Rodney L. Whitlock, PhD, an adjunct faculty member at the George Washington University Milken Institute School of Public Health and a former Republican congressional staff member, agreed that practical effects from the case will await any eventual decision by the Supreme Court.
“No one should read anything else into this decision or any other decision until we are at the Supreme Court and you look at [Chief] Justice [John] Roberts and he is starting to give you signals that, ‘Uh oh, he might have changed his mind,’” about the ACA’s constitutionality, Whitlock said.
Those wait-and-see attitudes were echoed by Moody’s Investors Service.
“Yesterday’s ruling that the ACA’s individual mandate is unconstitutional has no immediate credit effect for states or hospitals, but a future ruling that finds the entire law unconstitutional would be credit negative for both,” Dan Steingart, vice president and senior credit officer at Moody’s, said in a written statement.
What to watch for next in the case
The circuit court directed the district court judge to analyze how the legal rejection of the individual mandate would affect the major provisions of the law, instead of viewing the entire law as unsustainable without the mandate.
Keith said Title I of the ACA will be most vulnerable to elimination if the mandate is ruled unconstitutional. Major provisions of that section include:
- Allowing parents’ insurance to cover adult children up to age 26
- Barring insurance companies from dropping coverage of sick enrollees or from using lifetime coverage caps
- Barring coverage denial based on preexisting conditions
- Mandating no-cost coverage of wellness and pregnancy exams
- Mandating an 80% medical loss ratio
Medicaid expansion’s fate
Title II of the law authorized the Medicaid coverage expansion that has added 12.3 million enrollees to states’ Medicaid programs, according to data from the Medicaid and CHIP Payment and Access Commission.
And changes to Medicaid would have the largest impact on hospital finances, according to Moody’s.
“States that opted to expand Medicaid with a large federal subsidy would need to choose between eliminating public healthcare coverage for a significant percentage of state residents or preserving the coverage at state expense,” Steingart wrote. “Hospitals would face a material rise in the uninsured rate — largely through the rollback of Medicaid expansion — absent legislative action.”

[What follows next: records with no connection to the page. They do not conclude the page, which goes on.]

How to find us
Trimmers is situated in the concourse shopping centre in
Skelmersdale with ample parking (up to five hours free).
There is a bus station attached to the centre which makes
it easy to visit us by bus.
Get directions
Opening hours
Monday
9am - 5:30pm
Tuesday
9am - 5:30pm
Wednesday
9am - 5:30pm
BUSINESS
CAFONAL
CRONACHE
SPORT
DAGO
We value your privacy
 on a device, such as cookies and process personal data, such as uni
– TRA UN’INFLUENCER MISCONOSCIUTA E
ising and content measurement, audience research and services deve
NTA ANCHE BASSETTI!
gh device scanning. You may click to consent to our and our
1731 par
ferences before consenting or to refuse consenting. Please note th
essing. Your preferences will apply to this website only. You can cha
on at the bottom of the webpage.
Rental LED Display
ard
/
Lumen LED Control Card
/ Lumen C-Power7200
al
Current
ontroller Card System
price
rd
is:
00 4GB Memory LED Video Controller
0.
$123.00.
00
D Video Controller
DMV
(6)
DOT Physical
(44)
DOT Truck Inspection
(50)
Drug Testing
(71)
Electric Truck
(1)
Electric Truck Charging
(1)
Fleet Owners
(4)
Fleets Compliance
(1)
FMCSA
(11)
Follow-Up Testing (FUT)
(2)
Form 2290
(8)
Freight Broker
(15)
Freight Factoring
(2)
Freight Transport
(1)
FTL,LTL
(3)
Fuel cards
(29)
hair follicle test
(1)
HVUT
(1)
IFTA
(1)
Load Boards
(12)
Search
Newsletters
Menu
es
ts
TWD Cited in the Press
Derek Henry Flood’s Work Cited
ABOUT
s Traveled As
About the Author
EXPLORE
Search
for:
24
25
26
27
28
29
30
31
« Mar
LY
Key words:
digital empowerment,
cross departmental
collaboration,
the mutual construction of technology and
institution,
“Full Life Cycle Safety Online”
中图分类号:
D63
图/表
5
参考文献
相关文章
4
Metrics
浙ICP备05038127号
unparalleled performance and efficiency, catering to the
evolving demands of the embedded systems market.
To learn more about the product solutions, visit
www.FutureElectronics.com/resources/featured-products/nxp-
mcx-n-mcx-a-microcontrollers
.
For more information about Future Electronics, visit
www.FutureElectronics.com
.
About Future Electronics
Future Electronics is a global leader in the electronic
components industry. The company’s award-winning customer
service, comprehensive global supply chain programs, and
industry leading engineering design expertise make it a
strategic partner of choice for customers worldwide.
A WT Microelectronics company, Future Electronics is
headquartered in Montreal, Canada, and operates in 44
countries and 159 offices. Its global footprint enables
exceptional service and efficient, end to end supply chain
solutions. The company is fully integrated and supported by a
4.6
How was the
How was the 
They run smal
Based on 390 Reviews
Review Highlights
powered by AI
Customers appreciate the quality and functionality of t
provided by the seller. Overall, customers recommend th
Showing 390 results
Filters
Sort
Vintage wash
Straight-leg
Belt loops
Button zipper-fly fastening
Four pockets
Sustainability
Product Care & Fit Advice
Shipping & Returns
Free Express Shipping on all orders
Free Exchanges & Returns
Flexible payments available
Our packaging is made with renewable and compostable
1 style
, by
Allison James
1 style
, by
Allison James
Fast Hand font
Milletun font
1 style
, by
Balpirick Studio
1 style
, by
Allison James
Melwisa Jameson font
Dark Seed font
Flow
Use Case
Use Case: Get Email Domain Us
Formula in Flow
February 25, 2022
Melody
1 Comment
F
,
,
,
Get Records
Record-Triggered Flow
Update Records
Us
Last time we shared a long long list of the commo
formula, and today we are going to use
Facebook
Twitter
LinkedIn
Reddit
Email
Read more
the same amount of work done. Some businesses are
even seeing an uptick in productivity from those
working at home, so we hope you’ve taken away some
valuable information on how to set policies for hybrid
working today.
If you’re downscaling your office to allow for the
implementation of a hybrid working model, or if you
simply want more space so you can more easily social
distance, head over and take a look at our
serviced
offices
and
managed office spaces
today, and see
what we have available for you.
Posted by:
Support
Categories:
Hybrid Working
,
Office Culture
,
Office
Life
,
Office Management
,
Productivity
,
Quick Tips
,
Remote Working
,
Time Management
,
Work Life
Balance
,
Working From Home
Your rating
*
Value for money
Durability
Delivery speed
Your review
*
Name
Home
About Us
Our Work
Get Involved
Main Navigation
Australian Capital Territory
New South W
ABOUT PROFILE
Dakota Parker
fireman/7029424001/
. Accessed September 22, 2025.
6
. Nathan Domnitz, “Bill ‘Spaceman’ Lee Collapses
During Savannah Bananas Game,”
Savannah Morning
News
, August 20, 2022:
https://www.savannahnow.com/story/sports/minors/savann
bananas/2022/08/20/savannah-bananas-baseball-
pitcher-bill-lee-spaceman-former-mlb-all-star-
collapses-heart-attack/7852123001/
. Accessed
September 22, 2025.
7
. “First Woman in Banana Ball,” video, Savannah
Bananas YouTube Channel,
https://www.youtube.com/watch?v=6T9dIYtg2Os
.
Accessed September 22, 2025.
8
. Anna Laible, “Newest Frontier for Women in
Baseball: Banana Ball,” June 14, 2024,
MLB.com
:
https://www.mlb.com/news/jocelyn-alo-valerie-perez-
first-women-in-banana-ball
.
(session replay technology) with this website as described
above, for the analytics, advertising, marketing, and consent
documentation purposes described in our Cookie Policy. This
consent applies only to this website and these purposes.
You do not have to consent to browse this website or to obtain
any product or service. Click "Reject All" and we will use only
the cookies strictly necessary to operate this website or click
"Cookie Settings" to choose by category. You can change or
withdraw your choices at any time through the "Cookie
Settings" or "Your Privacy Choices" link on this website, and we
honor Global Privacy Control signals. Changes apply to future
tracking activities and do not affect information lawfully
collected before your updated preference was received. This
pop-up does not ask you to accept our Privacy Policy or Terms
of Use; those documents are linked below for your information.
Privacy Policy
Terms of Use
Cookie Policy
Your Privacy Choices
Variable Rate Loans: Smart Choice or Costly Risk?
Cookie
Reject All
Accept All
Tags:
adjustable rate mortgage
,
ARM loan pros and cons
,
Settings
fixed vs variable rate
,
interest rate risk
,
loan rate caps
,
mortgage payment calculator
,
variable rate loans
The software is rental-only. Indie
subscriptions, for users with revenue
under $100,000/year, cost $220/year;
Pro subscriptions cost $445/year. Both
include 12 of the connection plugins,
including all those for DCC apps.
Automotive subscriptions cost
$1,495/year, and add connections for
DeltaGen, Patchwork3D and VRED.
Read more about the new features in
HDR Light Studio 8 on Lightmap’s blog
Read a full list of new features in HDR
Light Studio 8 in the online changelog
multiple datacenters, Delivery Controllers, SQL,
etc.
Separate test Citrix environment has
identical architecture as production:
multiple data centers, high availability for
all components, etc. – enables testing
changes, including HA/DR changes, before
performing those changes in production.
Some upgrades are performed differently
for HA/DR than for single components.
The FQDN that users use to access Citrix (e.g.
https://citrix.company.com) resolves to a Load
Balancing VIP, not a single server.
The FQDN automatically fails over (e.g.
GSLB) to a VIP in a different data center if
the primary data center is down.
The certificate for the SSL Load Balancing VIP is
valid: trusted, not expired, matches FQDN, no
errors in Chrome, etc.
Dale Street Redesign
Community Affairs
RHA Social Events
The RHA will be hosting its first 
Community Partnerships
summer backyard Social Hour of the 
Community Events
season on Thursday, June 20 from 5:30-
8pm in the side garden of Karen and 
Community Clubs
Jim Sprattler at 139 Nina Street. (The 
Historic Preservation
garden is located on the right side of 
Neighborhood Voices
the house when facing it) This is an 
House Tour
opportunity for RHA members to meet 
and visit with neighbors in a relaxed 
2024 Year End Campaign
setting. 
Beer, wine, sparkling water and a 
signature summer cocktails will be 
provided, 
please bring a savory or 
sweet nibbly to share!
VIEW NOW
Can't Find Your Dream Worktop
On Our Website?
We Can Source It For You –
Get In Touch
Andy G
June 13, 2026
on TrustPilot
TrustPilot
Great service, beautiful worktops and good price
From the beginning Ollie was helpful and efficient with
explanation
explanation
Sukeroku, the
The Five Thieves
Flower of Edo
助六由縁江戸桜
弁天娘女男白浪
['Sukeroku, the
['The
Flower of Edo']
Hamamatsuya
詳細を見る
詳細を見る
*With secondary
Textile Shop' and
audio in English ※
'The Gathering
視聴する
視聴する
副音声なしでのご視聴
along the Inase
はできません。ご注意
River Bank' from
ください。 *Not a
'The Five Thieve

If the Medicaid expansion were eventually eliminated, Keith doubts states would maintain it using their own funding. The ACA required the federal government to fund 90% of the cost of covering the new enrollees.
“I would really give a word of caution that states are not going to be able to dig themselves out of a hole, necessarily,” Keith said about whether states would fund expanded Medicaid coverage on their own.
The possibility of an accelerated Supreme Court review
The district court’s review and a subsequent appellate court examination of that decision could keep the case from reaching the Supreme Court until 2021, Keith said.
There is a narrow chance that the high court could review the case sooner. California Attorney General Xavier Becerra has requested that the Supreme Court review the case in its current judicial session.
However, a preemptive review of the case before the appeals process is completed would require not only the approval of four justices but also the agreement of Chief Justice Roberts to hold an accelerated hearing, which would produce a decision by the end of June 2020, according to Keith and Whitlock.
Keith said there “may not be enough urgency” for the Supreme Court to take up the case this term.